When Nguyen built both of his most successful apps, he did it for fun. He built them in one night not because he was up against a client deadline, not because he was being paid to; He did it because it’s what he loves to do. Nguyen is doing what he’s good at and doing what he loves, and it’s this kind of passion for technology that we love at Edgy Labs.
When you love something, it’s easy to take risks, and the aside from passion, risk is a key ingredient for getting a Startup off the ground.
“When we Houstonians do [take risks],” Nguyen says, we’re tenacious as hell. We’ll do whatever it takes to make it work before quitting.”
Diversity is one of the main drivers of innovation. Great minds may think alike, but two heads are better than one. Immigration is undoubtedly one of the biggest factors that have contributed to Houston’s rapid growth and helped make it the most diverse city in the US, and Nguyen himself was originally born in Vietnam and immigrated to Houston as a child.
“Houston’s filled with a very diverse group of talented people,” notes Nguyen, “spanning many different industries, and all tackling very different problems.” Different points of view and approaches to problem-solving in the same place increase the likelihood of solving problems in the quickest and most efficient way.
Nguyen’s experience in the University of Houston Wolff Center for Entrepreneurship’s Commercialization of IP program was what initially proved to him how centralizing information only speeds up innovation and expedites returns by making the information as accessible as possible.
“Building a company from the ground up is never easy, no matter how many times you do it,” explains Nguyen, “but the education component reduces the pain of going through it.”
“Of course, having the education alone doesn’t make one an entrepreneur – it’s the application of the knowledge in the real world that separates the successful from everyone else.”
As a member of the second class to go through the program, Nguyen was able to build on the research, projects, and accomplishments of the preceding class. Similarly, the third class after Nguyen’s was able to build on Nguyen’s work and so on.
This snowballing of information not only provides access to high a wealth of quality research and information but also provides a record of case studies on strategies and ideas put to the test, of what works and what doesn’t.
Aspiring, eager entrepreneurs in the program then have a base that each class refines and strengthens in a kind of intellectual evolution with each generation more well-adapted to the business environment that they will engage.
Like Nguyen’s experience at the University of Houston, technology gives us a way to organize the plethora of constantly increasing data out there into actionable insights.
More importantly, reducing testing times not only reduces time to market but also reduces costs. Organizing information makes it easier to find the most relevant data as quickly as possible. Finding information more quickly means using it more quickly, which means faster results.
“Of course, having the education alone doesn’t make one an entrepreneur,” says Nguyen, “it’s the application of the knowledge in the real world that separates the successful from everyone else.”
And, Nguyen’s success can be directly attributed to how he’s applying what he knows.

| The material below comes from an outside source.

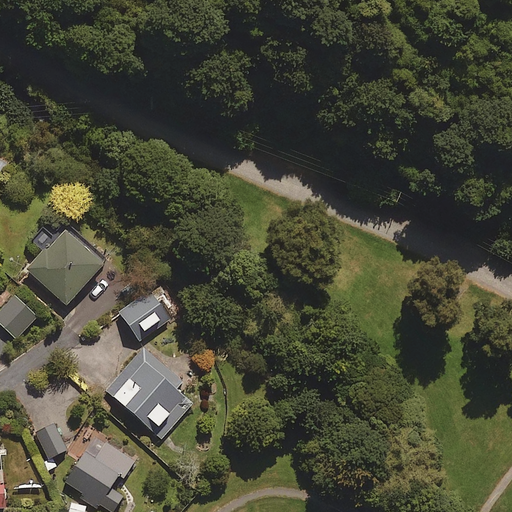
[(107,257),(68,222),(27,267),(66,303),(107,257)]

Just like he looked at Pocket Monster chasing enthusiasts on the street and saw an untapped opportunity, the serial entrepreneur looks at Houston’s vast resources and sees the potential for incredible growth.
“I believe that Houston has a lot of potential and has made incredible strides to move towards the ecosystem that will define Houston as a startup capital in the last few years. We’re sure as hell going to be known for some profitable long-term companies.”